「孤独な人」がハマるわけではない
なお、よく言われがちな、『(ネットの普及や核家族化の進展、地域社会の衰退などによって人間関係が希薄化した結果)孤独な人が、占い・スピリチュアルに話し相手を求めて利用する』という仮説は正しくない。
拙著で恐縮だが、『スピリチュアル市場の研究』の調査結果によると、「孤独を感じる」「自分の将来に不安を感じる」などに関して、占い・スピリチュアルの利用経験がある人と無い人において統計的に有意な差異は見られなかった。
一方で、占い・スピリチュアルの利用経験が無い人と比べて、ある人がない人より有意に高かった項目は、「テレビや雑誌の健康情報があればチェックする」「人の話を信じやすい」など信じやすさ、従順さや、「人に気に入られたい、評価されたい」「人の目が気になる」といった自信のなさ、自意識の高さなどであった。
さて、上記で挙げたライフイベントなどによって、占い・スピリチュアルを利用する動機が発生したとして、なぜ占い・スピリチュアルを選ぶのか。
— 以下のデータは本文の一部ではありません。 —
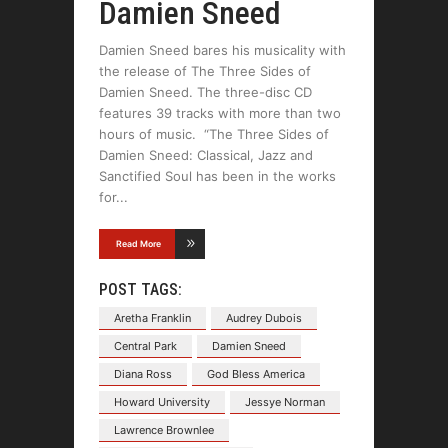
Damien Sneed
Damien Sneed bares his musicality with
the release of The Three Sides of
Damien Sneed. The three-disc CD
features 39 tracks with more than two
hours of music. “The Three Sides of
Damien Sneed: Classical, Jazz and
Sanctified Soul has been in the works
for
Read More
POST TAGS:
Aretha Franklin
Audrey Dubois
Central Park
Damien Sneed
Diana Ross
God Bless America
Howard University
Jessye Norman
Lawrence Brownlee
友人に相談したり、他の娯楽やエンタメサービスでもいいはずだ。
前述の調査結果にもあったように、占い・スピリチュアルの利用に最も相関が高かったのは「信じやすい」ことであった。つまり、利用するどうかを決める最大の要因は、運勢や直感、高次元の存在など“目に見えないもの”を信じられるかどうか、である。
占いやスピリチュアルは、“目に見えない力”のおかげで、友人やAIからは得られない、常識を超えた素晴らしい解決方法が見つかるかもしれないという期待感を抱かせる。これが最大の魅力と強みだ。
「他力」から「自力」へ
以前の占いやスピリチュアルでは、天使や宇宙意識など高次元の存在たちに(場合によっては占い師やヒーラーに)「どうしたらいいのか教えてもらう、幸せにしてもらう」というのが主流であった。言い換えると、人間は、それらの存在よりも無力で助けが必要な存在と認識されていたということだ。
ところが、昨今では、上記のような「他力・依存型」サービスは残りながらも、自分こそが素晴らしい存在であり、自身を幸せにできるという考え方のコンテンツやサービスが急増している。
その内容は、天使や宇宙意識などは、変わらず重要な要素として登場するものの、それらの存在はあくまで助言するだけ。その考えを採用するか、いかに日々実践するかなどを決めて行動する主体は自分自身であり、それなくしては何も変わらない、というもの。以前からもそのような考えはあったが、今よりは格段に少なかった。
受け身から自力への明らかな転換点は不明だが、「引き寄せ」が広まり出したころから徐々に加速していった印象がある。そして、最近、急増中のキーワードは「ノンデュアリティ(非二元性)」「量子力学」である。
なお、「ノンデュアリティ(非二元性)」とは、諸説あるが、目に見える現実世界は自分自身が作り出した幻想であり、実は自分も他人もとりまく世界も無い、観察する対象もされる対象も分かれておらず1つである、という考え方。釈迦の考えに近いとも言われる。